#### Directive
How many lines in the records below contain the string "Компанії"? Reply with the number alone.

Saved entries
* * * * * * * * *

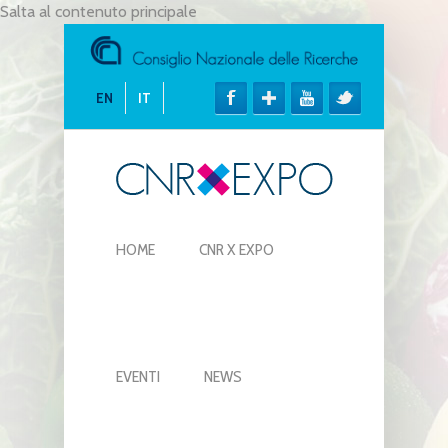
Salta al contenuto principale
EN
IT
HOME
CNR X EXPO
EVENTI
NEWS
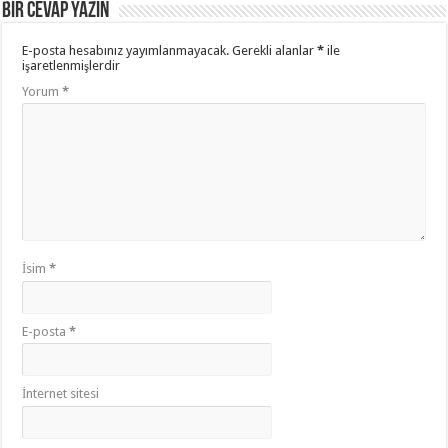
Bir cevap yazın
E-posta hesabınız yayımlanmayacak.
Gerekli alanlar
*
ile
işaretlenmişlerdir
Yorum
*
İsim
*
E-posta
*
İnternet sitesi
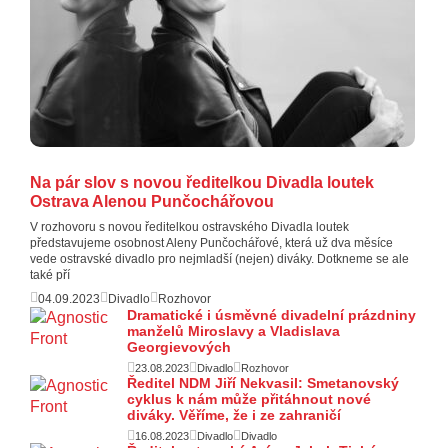
Na pár slov s novou ředitelkou Divadla loutek
Ostrava Alenou Punčochářovou
V rozhovoru s novou ředitelkou ostravského Divadla loutek
představujeme osobnost Aleny Punčochářové, která už dva měsíce
vede ostravské divadlo pro nejmladší (nejen) diváky. Dotkneme se ale
také pří
04.09.2023
Divadlo
Rozhovor
Dramatické i úsměvné divadelní prázdniny
manželů Miroslavy a Vladislava
Georgievových
23.08.2023
Divadlo
Rozhovor
Ředitel NDM Jiří Nekvasil: Smetanovský
cyklus k nám může přitáhnout nové
diváky. Věříme, že i ze zahraničí
16.08.2023
Divadlo
Divadlo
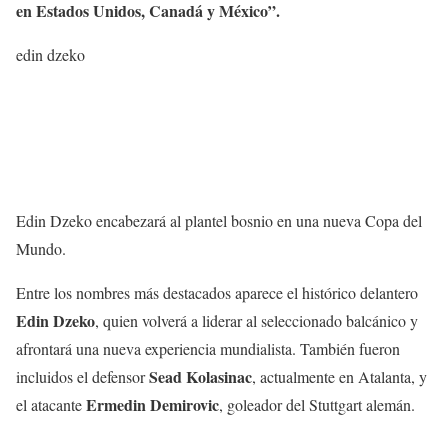
en Estados Unidos, Canadá y México”.
edin dzeko
Edin Dzeko encabezará al plantel bosnio en una nueva Copa del
Mundo.
Entre los nombres más destacados aparece el histórico delantero
Edin Dzeko
, quien volverá a liderar al seleccionado balcánico y
afrontará una nueva experiencia mundialista. También fueron
Sead Kolasinac
incluidos el defensor
, actualmente en Atalanta, y
Ermedin Demirovic
el atacante
, goleador del Stuttgart alemán.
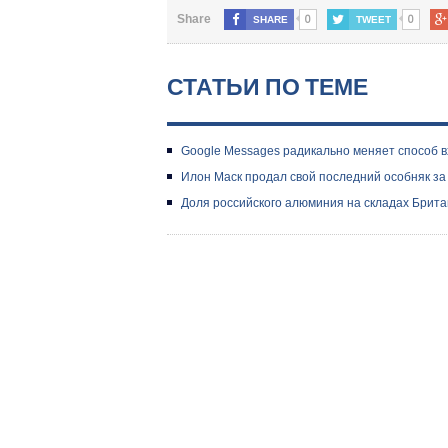
0
0
Share
SHARE
TWEET
СТАТЬИ ПО ТЕМЕ
Google Messages радикально меняет способ в
Илон Маск продал свой последний особняк за
Доля российского алюминия на складах Брита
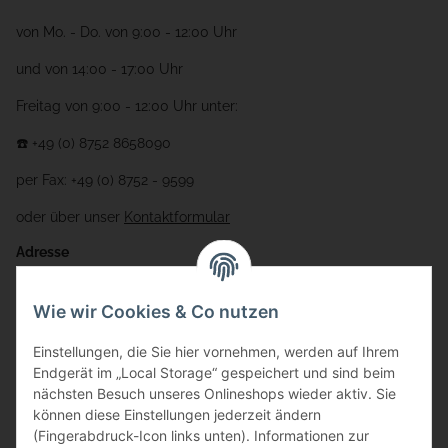
von Mo. - Do. von 9:00 - 12:00 Uhr
und von 14:00 - 17:00 Uhr
Freitag von 9:00 - 12:00 Uhr unter:
☎️ +49 (0) 8752 8658090
per Fax: +49 (0) 8752 - 9599
oder über unser
Kontaktformular
Adresse
Bauer-Systemtechnik GmbH
Wie wir Cookies & Co nutzen
Gewerbering 17
Einstellungen, die Sie hier vornehmen, werden auf Ihrem
84072 Au i.d. Hallertau
Endgerät im „Local Storage“ gespeichert und sind beim
nächsten Besuch unseres Onlineshops wieder aktiv. Sie
info@bauer-tore.de
können diese Einstellungen jederzeit ändern
(Fingerabdruck-Icon links unten). Informationen zur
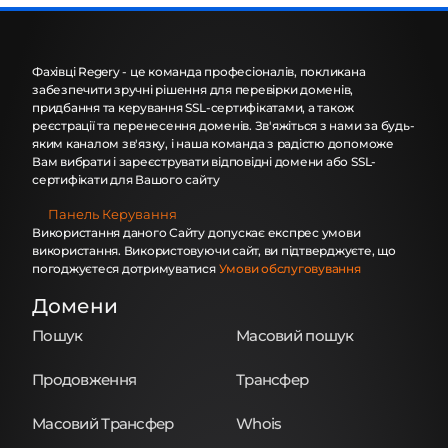
Фахівці Regery - це команда професіоналів, покликана
забезпечити зручні рішення для перевірки доменів,
придбання та керування SSL-сертифікатами, а також
реєстрації та перенесення доменів. Зв'яжіться з нами за будь-
яким каналом зв'язку, і наша команда з радістю допоможе
Вам вибрати і зареєструвати відповідні домени або SSL-
сертифікати для Вашого сайту
Панель Керування
Використання даного Сайту допускає експрес умови
використання. Використовуючи сайт, ви підтверджуєте, що
погоджуєтеся дотримуватися
Умови обслуговування
Домени
Пошук
Масовий пошук
Продовження
Трансфер
Масовий Трансфер
Whois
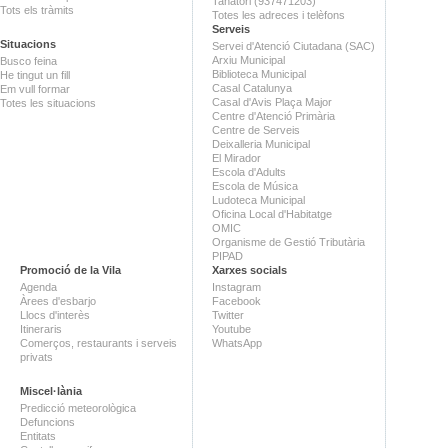
Tanatori (937471203)
Tots els tràmits
Totes les adreces i telèfons
Serveis
Situacions
Servei d'Atenció Ciutadana (SAC)
Arxiu Municipal
Busco feina
Biblioteca Municipal
He tingut un fill
Casal Catalunya
Em vull formar
Casal d'Avis Plaça Major
Totes les situacions
Centre d'Atenció Primària
Centre de Serveis
Deixalleria Municipal
El Mirador
Escola d'Adults
Escola de Música
Ludoteca Municipal
Oficina Local d'Habitatge
OMIC
Organisme de Gestió Tributària
PIPAD
Promoció de la Vila
Xarxes socials
Agenda
Instagram
Àrees d'esbarjo
Facebook
Llocs d'interès
Twitter
Itineraris
Youtube
Comerços, restaurants i serveis
WhatsApp
privats
Miscel·lània
Predicció meteorològica
Defuncions
Entitats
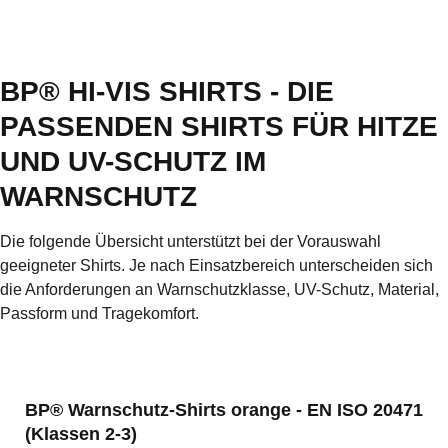
BP® HI-VIS SHIRTS -
DIE
PASSENDEN SHIRTS FÜR HITZE
UND UV-SCHUTZ IM
WARNSCHUTZ
Die folgende Übersicht unterstützt bei der Vorauswahl
geeigneter Shirts. Je nach Einsatzbereich unterscheiden sich
die Anforderungen an Warnschutzklasse, UV-Schutz, Material,
Passform und Tragekomfort.
Produktgalerie überspringen
BP® Warnschutz-Shirts orange - EN ISO 20471
(Klassen 2-3)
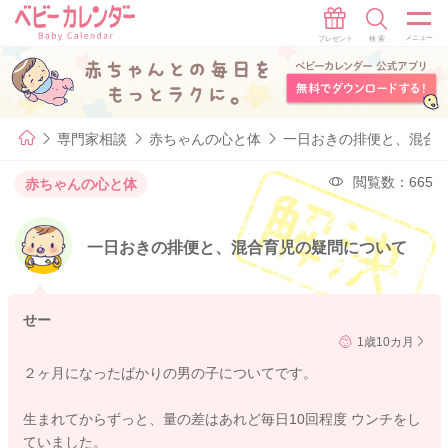
専門家相談
赤ちゃんの心と体
一日おきの排便と、混合
閲覧数：665
赤ちゃんの心と体
一日おきの排便と、混合育児の疑問について
せー
1歳10カ月
２ヶ月になったばかりの男の子についてです。
生まれてからずっと、量の差はあれど毎日10回程度 ウンチをし
ていました。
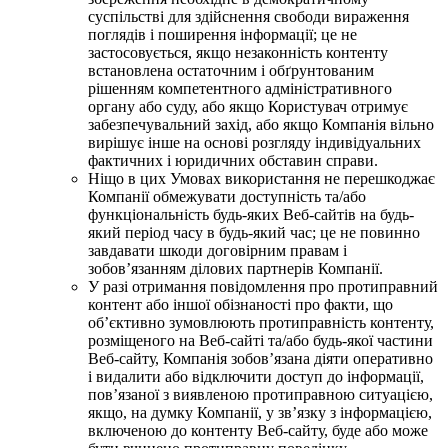
суспільстві для здійснення свободи вираження
поглядів і поширення інформації; це не
застосовується, якщо незаконність контенту
встановлена остаточним і обґрунтованим
рішенням компетентного адміністративного
органу або суду, або якщо Користувач отримує
забезпечувальний захід, або якщо Компанія вільно
вирішує інше на основі розгляду індивідуальних
фактичних і юридичних обставин справи.
Ніщо в цих Умовах використання не перешкоджає
Компанії обмежувати доступність та/або
функціональність будь-яких Веб-сайтів на будь-
який період часу в будь-який час; це не повинно
завдавати шкоди договірним правам і
зобов’язанням ділових партнерів Компанії.
У разі отримання повідомлення про протиправний
контент або іншої обізнаності про факти, що
об’єктивно зумовлюють протиправність контенту,
розміщеного на Веб-сайті та/або будь-якої частини
Веб-сайту, Компанія зобов’язана діяти оперативно
і видалити або відключити доступ до інформації,
пов’язаної з виявленою протиправною ситуацією,
якщо, на думку Компанії, у зв’язку з інформацією,
включеною до контенту Веб-сайту, буде або може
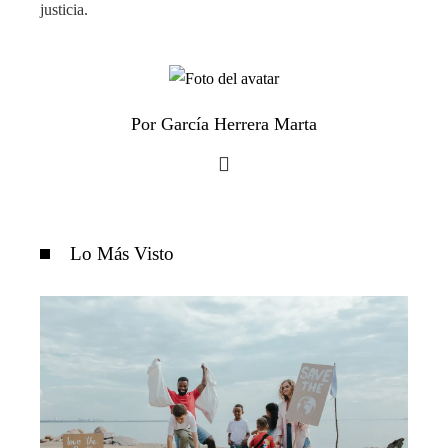
justicia.
Por García Herrera Marta
Lo Más Visto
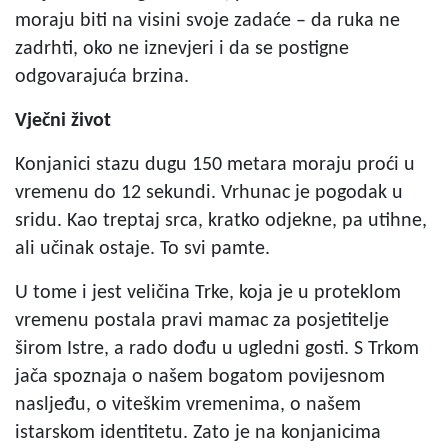
moraju biti na visini svoje zadaće – da ruka ne
zadrhti, oko ne iznevjeri i da se postigne
odgovarajuća brzina.
Vječni život
Konjanici stazu dugu 150 metara moraju proći u
vremenu do 12 sekundi. Vrhunac je pogodak u
sridu. Kao treptaj srca, kratko odjekne, pa utihne,
ali učinak ostaje. To svi pamte.
U tome i jest veličina Trke, koja je u proteklom
vremenu postala pravi mamac za posjetitelje
širom Istre, a rado dođu u ugledni gosti. S Trkom
jača spoznaja o našem bogatom povijesnom
nasljeđu, o viteškim vremenima, o našem
istarskom identitetu. Zato je na konjanicima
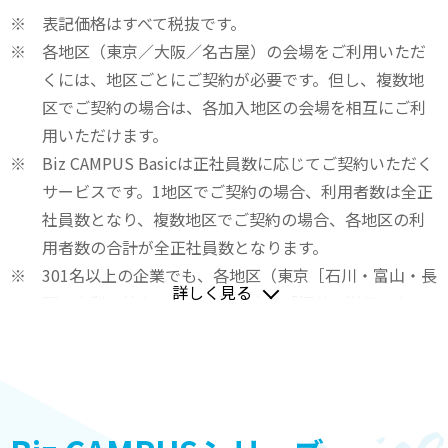
表記価格はすべて税抜です。
各地区（東京／大阪／名古屋）の会場をご利用いただ
くには、地区ごとにご契約が必要です。但し、複数地
区でご契約の場合は、各加入地区の会場を相互にご利
用いただけます。
Biz CAMPUS Basicは正社員数に応じてご契約いただく
サービスです。1地区でご契約の場合、利用者数は全正
社員数となり、複数地区でご契約の場合、各地区の利
用者数の合計が全正社員数となります。
301名以上の企業でも、各地区（東京［石川・富山・長
詳しく見る
野・山梨・神奈川より東］、大阪［福井・滋賀・奈
良・和歌山より西］、名古屋［三重・岐阜・愛知・静
岡］）それぞれ300名以下であればご契約いただけま
す。
Biz CAMPUS Basic、Biz CAMPUS Online、Biz
CAMPUS Live（以下「メインサービス」と言います）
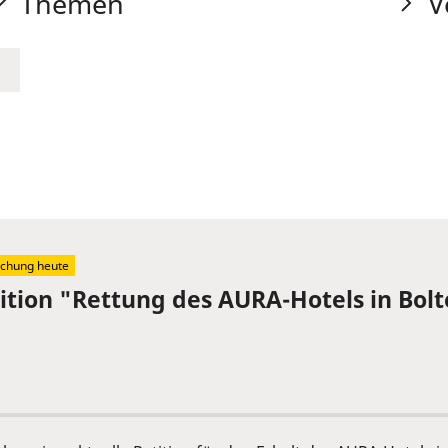
Themen
V
schung heute
tition "Rettung des AURA-Hotels in Bol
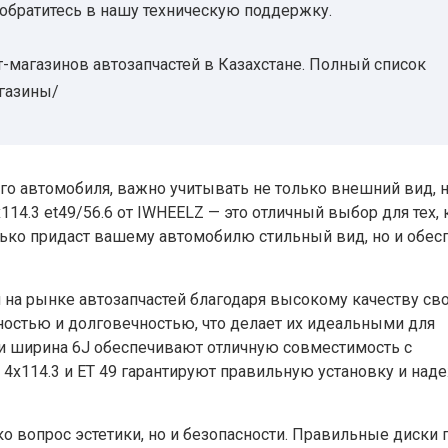
 обратитесь в нашу техническую поддержку.
-магазинов автозапчастей в Казахстане. Полный список
агазины/
го автомобиля, важно учитывать не только внешний вид, н
114.3 et49/56.6 от IWHEELZ — это отличный выбор для тех, 
олько придаст вашему автомобилю стильный вид, но и обес
на рынке автозапчастей благодаря высокому качеству св
ностью и долговечностью, что делает их идеальными для
 и ширина 6J обеспечивают отличную совместимость с
4х114.3 и ET 49 гарантируют правильную установку и на
ко вопрос эстетики, но и безопасности. Правильные диски 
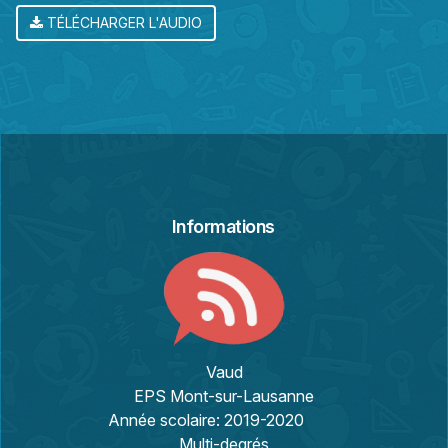
TÉLÉCHARGER L'AUDIO
Informations
Vaud
EPS Mont-sur-Lausanne
Année scolaire:
2019-2020
Multi-degrés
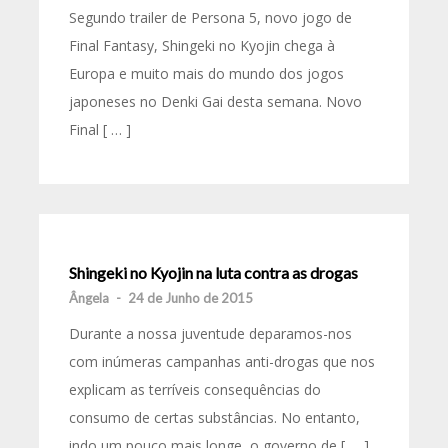
Segundo trailer de Persona 5, novo jogo de
Final Fantasy, Shingeki no Kyojin chega à
Europa e muito mais do mundo dos jogos
japoneses no Denki Gai desta semana. Novo
Final [ … ]
Shingeki no Kyojin na luta contra as drogas
Ângela
-
24 de Junho de 2015
Durante a nossa juventude deparamos-nos
com inúmeras campanhas anti-drogas que nos
explicam as terríveis consequências do
consumo de certas substâncias. No entanto,
indo um pouco mais longe, o governo de [ … ]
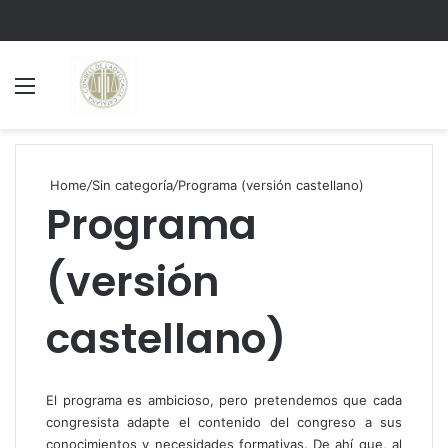
Menu
S
Home
/
Sin categoría
/
Programa (versión castellano)
Programa
(versión
castellano)
El programa es ambicioso, pero pretendemos que cada
congresista adapte el contenido del congreso a sus
conocimientos y necesidades formativas. De ahí que, al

* * * * * * * * *

#### Answer box
3